DATA FOR ANALYSIS =
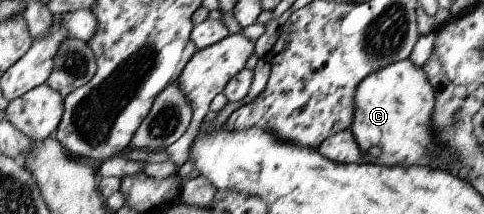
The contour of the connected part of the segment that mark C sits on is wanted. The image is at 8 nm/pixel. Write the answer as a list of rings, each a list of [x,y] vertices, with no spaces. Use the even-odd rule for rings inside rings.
[[[409,58],[403,61],[397,61],[397,63],[388,65],[386,68],[382,70],[376,71],[375,73],[370,73],[361,83],[358,85],[356,96],[354,99],[355,111],[354,111],[354,120],[352,126],[350,127],[353,135],[355,136],[358,148],[361,150],[361,153],[364,157],[365,164],[377,164],[377,165],[387,165],[389,167],[393,166],[425,166],[428,168],[432,168],[433,170],[442,169],[445,170],[447,167],[456,163],[456,155],[447,149],[447,145],[445,143],[445,148],[440,146],[436,142],[436,135],[432,126],[432,115],[434,114],[434,107],[436,104],[436,93],[433,91],[432,85],[429,83],[425,72],[421,66],[416,66],[409,60]],[[379,146],[382,149],[381,156],[379,158],[371,157],[367,151],[369,151],[370,147]]]

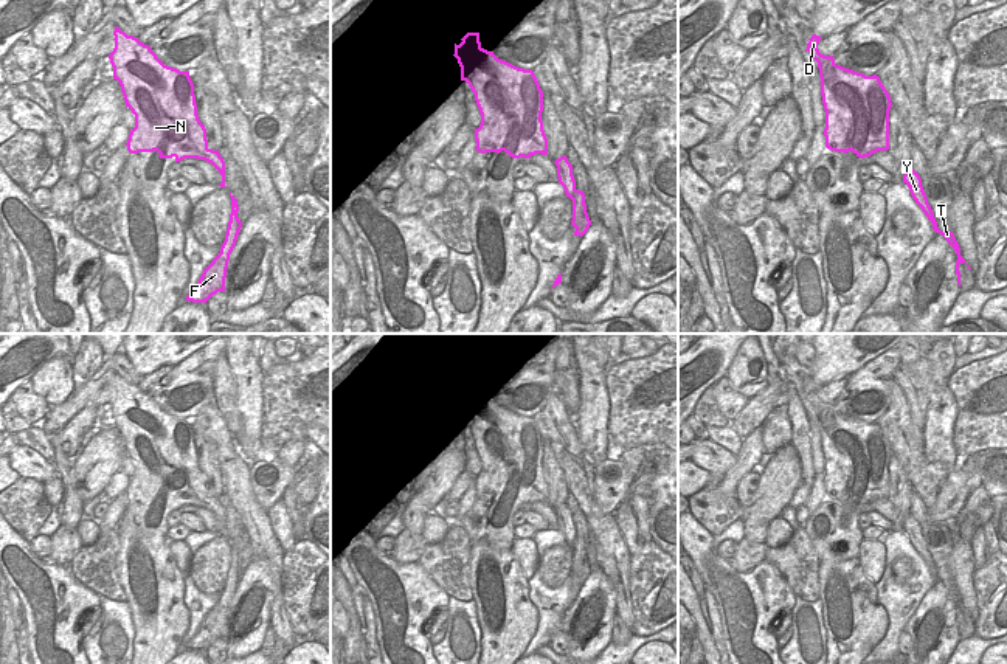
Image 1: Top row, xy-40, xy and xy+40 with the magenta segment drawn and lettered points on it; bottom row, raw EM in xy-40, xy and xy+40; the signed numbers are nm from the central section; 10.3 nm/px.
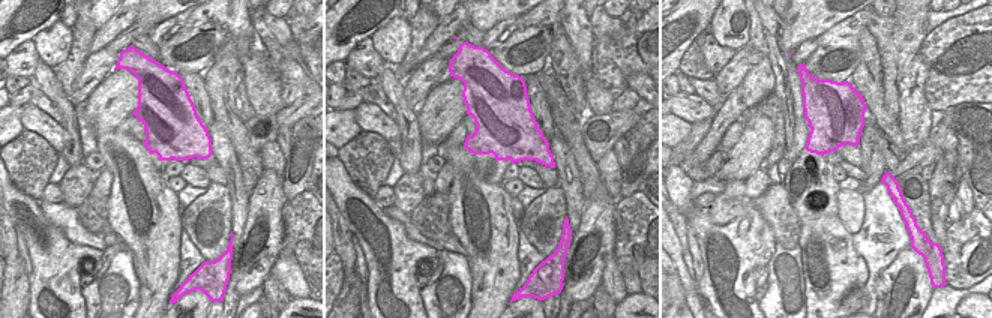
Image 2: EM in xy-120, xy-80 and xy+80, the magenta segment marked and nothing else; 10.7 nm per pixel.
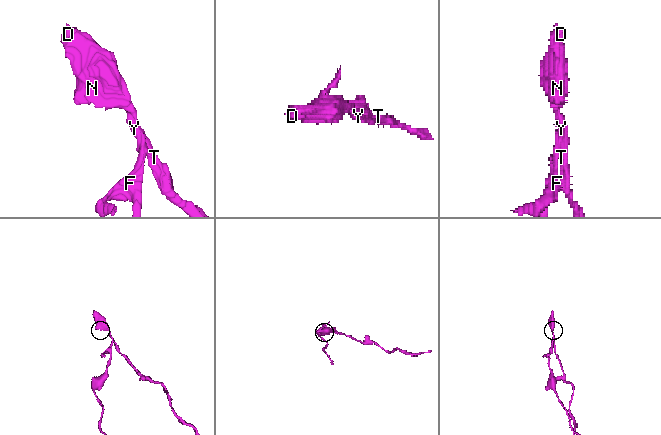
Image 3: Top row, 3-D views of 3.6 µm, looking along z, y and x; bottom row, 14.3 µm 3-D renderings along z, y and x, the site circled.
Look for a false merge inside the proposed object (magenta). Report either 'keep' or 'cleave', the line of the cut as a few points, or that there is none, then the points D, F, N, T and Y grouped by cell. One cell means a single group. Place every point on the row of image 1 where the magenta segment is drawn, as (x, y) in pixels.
cleave; cut xy (577, 190), (573, 204); groups D N T Y / F

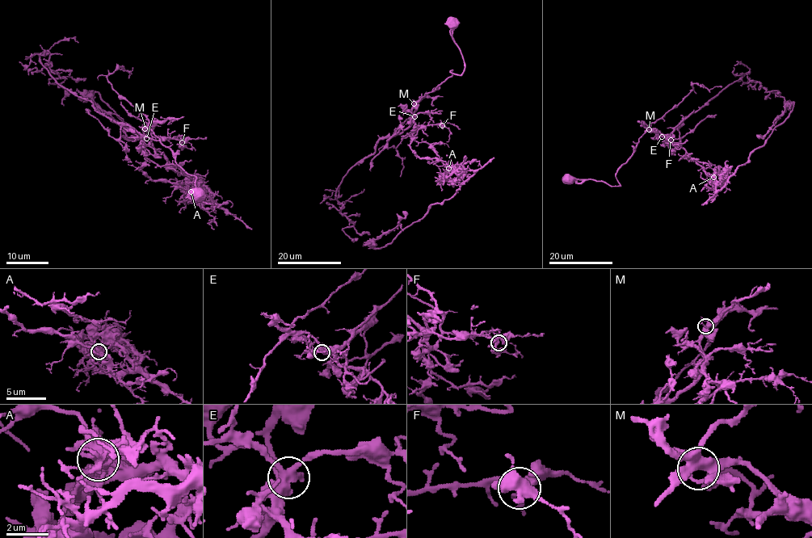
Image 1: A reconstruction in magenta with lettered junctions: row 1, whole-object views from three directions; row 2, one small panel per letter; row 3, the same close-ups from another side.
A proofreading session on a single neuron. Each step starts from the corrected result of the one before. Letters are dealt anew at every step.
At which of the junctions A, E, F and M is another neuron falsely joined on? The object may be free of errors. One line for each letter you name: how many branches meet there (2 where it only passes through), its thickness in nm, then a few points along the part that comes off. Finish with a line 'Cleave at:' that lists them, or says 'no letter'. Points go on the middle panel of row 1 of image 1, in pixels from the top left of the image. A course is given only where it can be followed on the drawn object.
A: 7 branches meet; 440 nm thick; foreign part runs (448, 168), (460, 170), (464, 175), (452, 196), (433, 203), (403, 229), (397, 226), (362, 245)
Cleave at: A

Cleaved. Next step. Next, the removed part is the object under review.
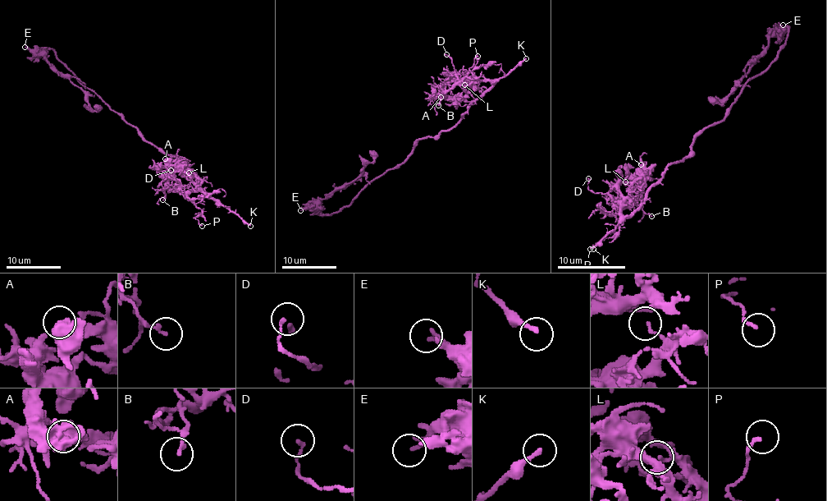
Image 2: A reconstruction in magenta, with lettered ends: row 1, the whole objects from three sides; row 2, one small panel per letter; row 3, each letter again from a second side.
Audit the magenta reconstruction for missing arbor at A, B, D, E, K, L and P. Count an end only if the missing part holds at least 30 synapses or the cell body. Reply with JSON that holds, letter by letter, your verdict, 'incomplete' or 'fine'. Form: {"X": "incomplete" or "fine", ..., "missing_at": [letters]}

EXERCISE DESCRIPTION =
Reproduce exactly the section above that begins at the line containing "Image 1: A reconstruction" and ends at the line containing "Cleaved. Next step.", leaving out all other lines.

RESULT =
Image 1: A reconstruction in magenta with lettered junctions: row 1, whole-object views from three directions; row 2, one small panel per letter; row 3, the same close-ups from another side.
A proofreading session on a single neuron. Each step starts from the corrected result of the one before. Letters are dealt anew at every step.
At which of the junctions A, E, F and M is another neuron falsely joined on? The object may be free of errors. One line for each letter you name: how many branches meet there (2 where it only passes through), its thickness in nm, then a few points along the part that comes off. Finish with a line 'Cleave at:' that lists them, or says 'no letter'. Points go on the middle panel of row 1 of image 1, in pixels from the top left of the image. A course is given only where it can be followed on the drawn object.
A: 7 branches meet; 440 nm thick; foreign part runs (448, 168), (460, 170), (464, 175), (452, 196), (433, 203), (403, 229), (397, 226), (362, 245)
Cleave at: A

Cleaved. Next step. Next, the removed part is the object under review.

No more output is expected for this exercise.